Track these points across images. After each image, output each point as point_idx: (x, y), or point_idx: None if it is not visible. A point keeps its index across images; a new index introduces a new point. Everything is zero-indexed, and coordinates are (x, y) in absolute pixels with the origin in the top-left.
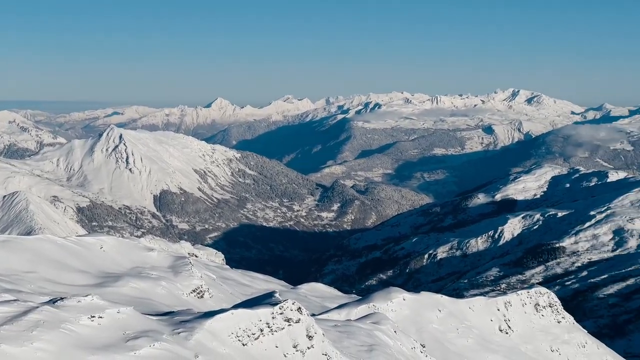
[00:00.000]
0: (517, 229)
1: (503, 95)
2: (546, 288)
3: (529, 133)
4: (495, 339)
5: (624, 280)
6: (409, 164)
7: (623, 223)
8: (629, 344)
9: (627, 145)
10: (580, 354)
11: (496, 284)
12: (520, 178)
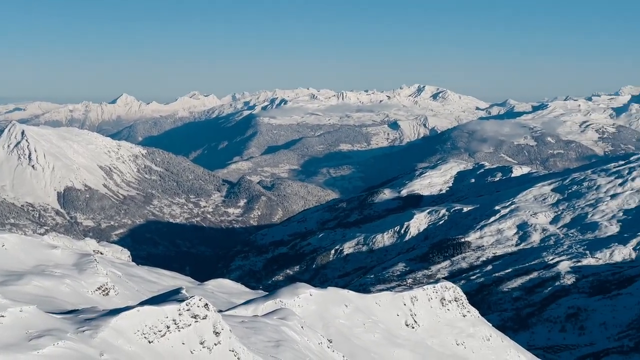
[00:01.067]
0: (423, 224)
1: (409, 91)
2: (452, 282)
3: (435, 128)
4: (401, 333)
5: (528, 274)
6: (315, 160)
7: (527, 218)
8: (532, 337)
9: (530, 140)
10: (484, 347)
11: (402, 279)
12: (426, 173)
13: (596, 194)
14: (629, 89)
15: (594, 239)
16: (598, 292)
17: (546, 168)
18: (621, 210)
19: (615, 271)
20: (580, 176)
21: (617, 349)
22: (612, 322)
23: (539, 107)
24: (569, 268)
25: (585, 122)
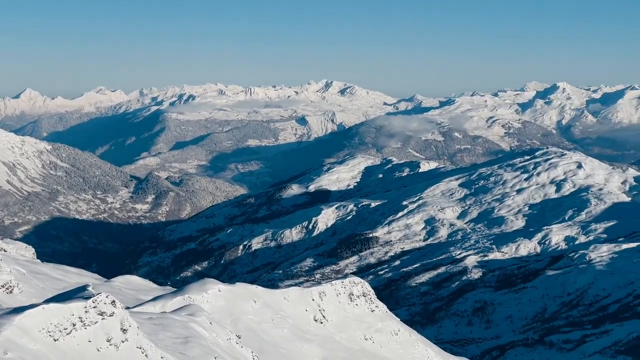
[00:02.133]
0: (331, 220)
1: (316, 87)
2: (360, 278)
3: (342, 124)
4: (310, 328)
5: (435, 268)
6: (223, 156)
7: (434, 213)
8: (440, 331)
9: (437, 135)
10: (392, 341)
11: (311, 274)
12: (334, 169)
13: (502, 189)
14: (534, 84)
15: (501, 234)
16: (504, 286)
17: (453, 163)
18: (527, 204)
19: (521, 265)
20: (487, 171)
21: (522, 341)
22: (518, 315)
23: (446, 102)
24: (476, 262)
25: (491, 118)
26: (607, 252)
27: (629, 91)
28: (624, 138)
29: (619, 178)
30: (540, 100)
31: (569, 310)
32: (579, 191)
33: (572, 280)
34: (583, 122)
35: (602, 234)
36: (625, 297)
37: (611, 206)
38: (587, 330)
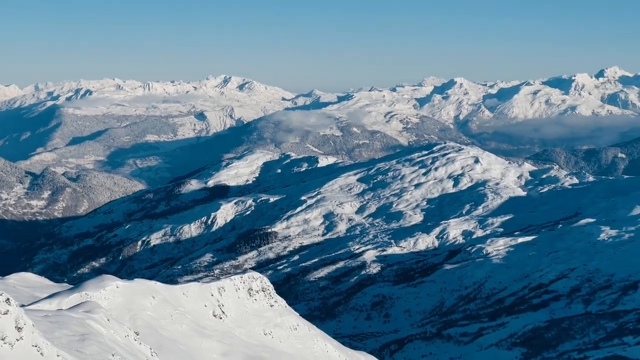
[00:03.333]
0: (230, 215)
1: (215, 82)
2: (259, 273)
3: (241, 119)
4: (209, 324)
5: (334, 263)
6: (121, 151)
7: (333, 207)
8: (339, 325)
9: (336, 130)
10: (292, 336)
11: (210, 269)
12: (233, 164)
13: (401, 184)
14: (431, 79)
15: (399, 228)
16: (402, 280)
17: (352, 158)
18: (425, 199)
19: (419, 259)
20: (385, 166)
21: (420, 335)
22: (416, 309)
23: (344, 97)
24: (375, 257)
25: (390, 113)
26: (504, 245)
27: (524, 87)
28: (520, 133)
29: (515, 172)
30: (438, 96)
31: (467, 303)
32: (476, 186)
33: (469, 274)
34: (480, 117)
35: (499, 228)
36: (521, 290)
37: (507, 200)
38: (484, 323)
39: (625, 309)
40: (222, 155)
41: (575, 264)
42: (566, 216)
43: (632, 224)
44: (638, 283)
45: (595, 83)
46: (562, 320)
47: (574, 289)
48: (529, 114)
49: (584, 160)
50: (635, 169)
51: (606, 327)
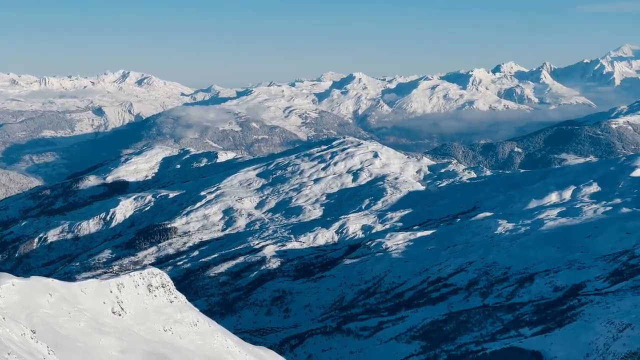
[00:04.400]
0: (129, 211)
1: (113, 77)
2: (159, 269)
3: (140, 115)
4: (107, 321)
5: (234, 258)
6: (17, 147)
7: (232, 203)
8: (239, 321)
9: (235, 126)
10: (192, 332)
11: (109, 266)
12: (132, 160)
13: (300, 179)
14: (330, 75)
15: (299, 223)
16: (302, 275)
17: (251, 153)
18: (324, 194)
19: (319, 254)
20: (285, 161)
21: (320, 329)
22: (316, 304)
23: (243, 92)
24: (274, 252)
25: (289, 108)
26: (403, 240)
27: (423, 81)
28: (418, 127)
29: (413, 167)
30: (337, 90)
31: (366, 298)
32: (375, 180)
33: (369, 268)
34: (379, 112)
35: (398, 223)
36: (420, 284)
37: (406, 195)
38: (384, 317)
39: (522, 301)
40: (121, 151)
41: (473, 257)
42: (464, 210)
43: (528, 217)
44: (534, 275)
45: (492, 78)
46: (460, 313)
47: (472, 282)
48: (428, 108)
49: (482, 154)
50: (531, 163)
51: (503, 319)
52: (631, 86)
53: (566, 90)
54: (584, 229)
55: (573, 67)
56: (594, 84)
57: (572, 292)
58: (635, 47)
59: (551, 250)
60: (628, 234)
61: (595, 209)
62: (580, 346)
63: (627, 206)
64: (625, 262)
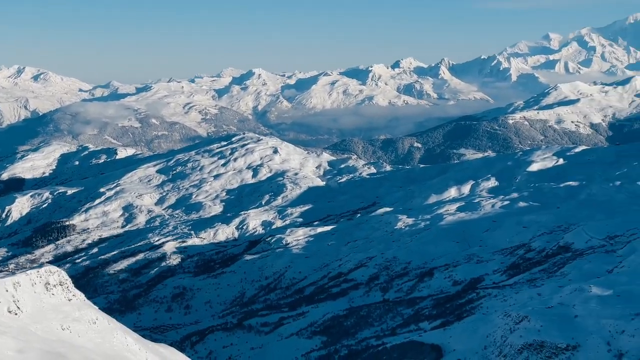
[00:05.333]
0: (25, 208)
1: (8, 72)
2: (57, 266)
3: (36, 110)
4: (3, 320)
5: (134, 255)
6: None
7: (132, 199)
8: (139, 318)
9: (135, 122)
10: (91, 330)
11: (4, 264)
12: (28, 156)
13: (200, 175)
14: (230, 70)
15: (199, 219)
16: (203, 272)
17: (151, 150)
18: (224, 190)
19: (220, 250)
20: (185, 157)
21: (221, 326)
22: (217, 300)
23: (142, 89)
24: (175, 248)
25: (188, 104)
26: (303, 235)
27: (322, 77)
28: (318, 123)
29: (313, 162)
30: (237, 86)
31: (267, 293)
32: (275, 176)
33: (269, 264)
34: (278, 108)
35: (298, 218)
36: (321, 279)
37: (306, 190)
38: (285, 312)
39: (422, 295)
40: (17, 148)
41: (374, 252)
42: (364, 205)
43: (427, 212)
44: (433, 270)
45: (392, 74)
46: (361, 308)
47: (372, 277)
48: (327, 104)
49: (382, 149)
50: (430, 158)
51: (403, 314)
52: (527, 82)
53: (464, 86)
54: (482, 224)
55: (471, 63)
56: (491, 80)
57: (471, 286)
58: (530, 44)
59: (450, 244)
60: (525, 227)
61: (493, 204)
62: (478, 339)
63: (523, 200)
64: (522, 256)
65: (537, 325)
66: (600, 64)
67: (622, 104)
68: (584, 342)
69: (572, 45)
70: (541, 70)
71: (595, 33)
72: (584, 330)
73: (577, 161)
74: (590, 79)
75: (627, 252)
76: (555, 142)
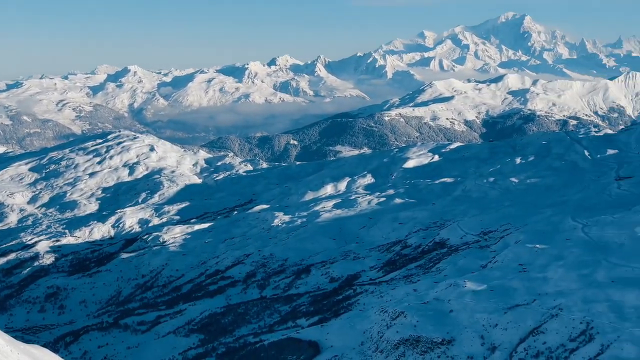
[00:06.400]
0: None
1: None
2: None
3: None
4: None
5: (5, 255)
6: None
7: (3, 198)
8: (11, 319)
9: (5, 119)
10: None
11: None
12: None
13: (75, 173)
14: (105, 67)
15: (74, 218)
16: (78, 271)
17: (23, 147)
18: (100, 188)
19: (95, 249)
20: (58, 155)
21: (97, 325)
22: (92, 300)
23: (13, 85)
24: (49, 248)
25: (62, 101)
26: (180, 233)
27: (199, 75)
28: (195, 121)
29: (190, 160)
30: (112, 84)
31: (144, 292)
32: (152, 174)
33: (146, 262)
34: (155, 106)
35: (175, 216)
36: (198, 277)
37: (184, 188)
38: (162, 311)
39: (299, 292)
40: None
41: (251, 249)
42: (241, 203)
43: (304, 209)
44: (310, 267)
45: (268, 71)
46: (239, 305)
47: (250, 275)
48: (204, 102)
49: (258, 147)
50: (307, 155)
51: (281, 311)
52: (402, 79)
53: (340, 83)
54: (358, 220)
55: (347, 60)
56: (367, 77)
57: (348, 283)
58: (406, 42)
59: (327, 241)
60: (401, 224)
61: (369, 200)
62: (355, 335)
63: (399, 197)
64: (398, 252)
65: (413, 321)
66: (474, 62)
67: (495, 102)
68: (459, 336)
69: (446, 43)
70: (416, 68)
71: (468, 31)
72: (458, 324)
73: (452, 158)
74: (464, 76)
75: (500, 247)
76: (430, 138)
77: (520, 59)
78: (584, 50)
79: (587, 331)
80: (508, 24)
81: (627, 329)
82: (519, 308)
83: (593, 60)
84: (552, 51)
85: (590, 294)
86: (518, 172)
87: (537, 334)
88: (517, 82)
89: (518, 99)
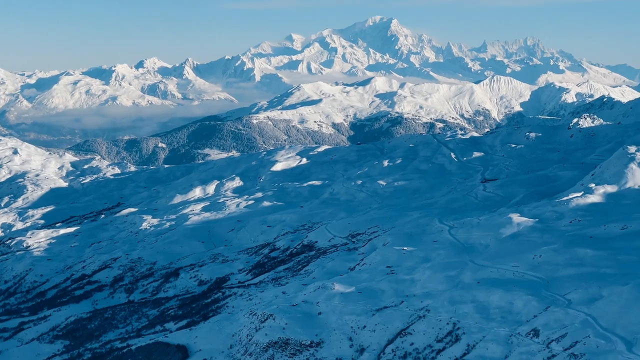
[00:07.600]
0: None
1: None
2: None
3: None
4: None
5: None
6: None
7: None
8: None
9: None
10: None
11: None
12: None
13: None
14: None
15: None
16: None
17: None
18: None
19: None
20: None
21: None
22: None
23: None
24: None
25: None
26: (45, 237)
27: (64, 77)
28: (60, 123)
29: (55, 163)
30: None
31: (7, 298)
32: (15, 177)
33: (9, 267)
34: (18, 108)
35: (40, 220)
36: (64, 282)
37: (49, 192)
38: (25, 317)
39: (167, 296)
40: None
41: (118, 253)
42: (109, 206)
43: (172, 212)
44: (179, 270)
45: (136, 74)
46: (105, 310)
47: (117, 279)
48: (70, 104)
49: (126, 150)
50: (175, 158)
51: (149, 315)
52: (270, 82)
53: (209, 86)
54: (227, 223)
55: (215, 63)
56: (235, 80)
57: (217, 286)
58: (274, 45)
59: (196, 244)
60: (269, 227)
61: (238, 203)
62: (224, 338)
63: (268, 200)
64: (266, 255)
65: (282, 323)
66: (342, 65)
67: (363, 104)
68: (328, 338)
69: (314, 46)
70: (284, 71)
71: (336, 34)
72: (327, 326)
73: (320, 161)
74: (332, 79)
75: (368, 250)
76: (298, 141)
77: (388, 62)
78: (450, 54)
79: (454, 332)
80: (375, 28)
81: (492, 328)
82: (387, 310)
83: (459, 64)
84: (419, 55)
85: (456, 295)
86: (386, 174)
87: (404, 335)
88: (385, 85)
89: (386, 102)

--- What you need to do ---
Starting at the line with "29: (619, 178)" in the entries above, write out every line exactly until the line with "64: (625, 262)" has been written. Include no pictures and nothing more.

--- Result of this task ---
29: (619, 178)
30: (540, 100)
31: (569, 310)
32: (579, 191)
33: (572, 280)
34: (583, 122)
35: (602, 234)
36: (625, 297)
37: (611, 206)
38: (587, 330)
[00:03.333]
0: (230, 215)
1: (215, 82)
2: (259, 273)
3: (241, 119)
4: (209, 324)
5: (334, 263)
6: (121, 151)
7: (333, 207)
8: (339, 325)
9: (336, 130)
10: (292, 336)
11: (210, 269)
12: (233, 164)
13: (401, 184)
14: (431, 79)
15: (399, 228)
16: (402, 280)
17: (352, 158)
18: (425, 199)
19: (419, 259)
20: (385, 166)
21: (420, 335)
22: (416, 309)
23: (344, 97)
24: (375, 257)
25: (390, 113)
26: (504, 245)
27: (524, 87)
28: (520, 133)
29: (515, 172)
30: (438, 96)
31: (467, 303)
32: (476, 186)
33: (469, 274)
34: (480, 117)
35: (499, 228)
36: (521, 290)
37: (507, 200)
38: (484, 323)
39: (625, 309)
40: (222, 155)
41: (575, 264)
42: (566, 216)
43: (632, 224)
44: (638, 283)
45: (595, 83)
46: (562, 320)
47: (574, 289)
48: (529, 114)
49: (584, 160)
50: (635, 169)
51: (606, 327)
[00:04.400]
0: (129, 211)
1: (113, 77)
2: (159, 269)
3: (140, 115)
4: (107, 321)
5: (234, 258)
6: (17, 147)
7: (232, 203)
8: (239, 321)
9: (235, 126)
10: (192, 332)
11: (109, 266)
12: (132, 160)
13: (300, 179)
14: (330, 75)
15: (299, 223)
16: (302, 275)
17: (251, 153)
18: (324, 194)
19: (319, 254)
20: (285, 161)
21: (320, 329)
22: (316, 304)
23: (243, 92)
24: (274, 252)
25: (289, 108)
26: (403, 240)
27: (423, 81)
28: (418, 127)
29: (413, 167)
30: (337, 90)
31: (366, 298)
32: (375, 180)
33: (369, 268)
34: (379, 112)
35: (398, 223)
36: (420, 284)
37: (406, 195)
38: (384, 317)
39: (522, 301)
40: (121, 151)
41: (473, 257)
42: (464, 210)
43: (528, 217)
44: (534, 275)
45: (492, 78)
46: (460, 313)
47: (472, 282)
48: (428, 108)
49: (482, 154)
50: (531, 163)
51: (503, 319)
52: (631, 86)
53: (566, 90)
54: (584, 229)
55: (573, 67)
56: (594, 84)
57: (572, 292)
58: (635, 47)
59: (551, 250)
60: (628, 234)
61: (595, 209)
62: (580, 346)
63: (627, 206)
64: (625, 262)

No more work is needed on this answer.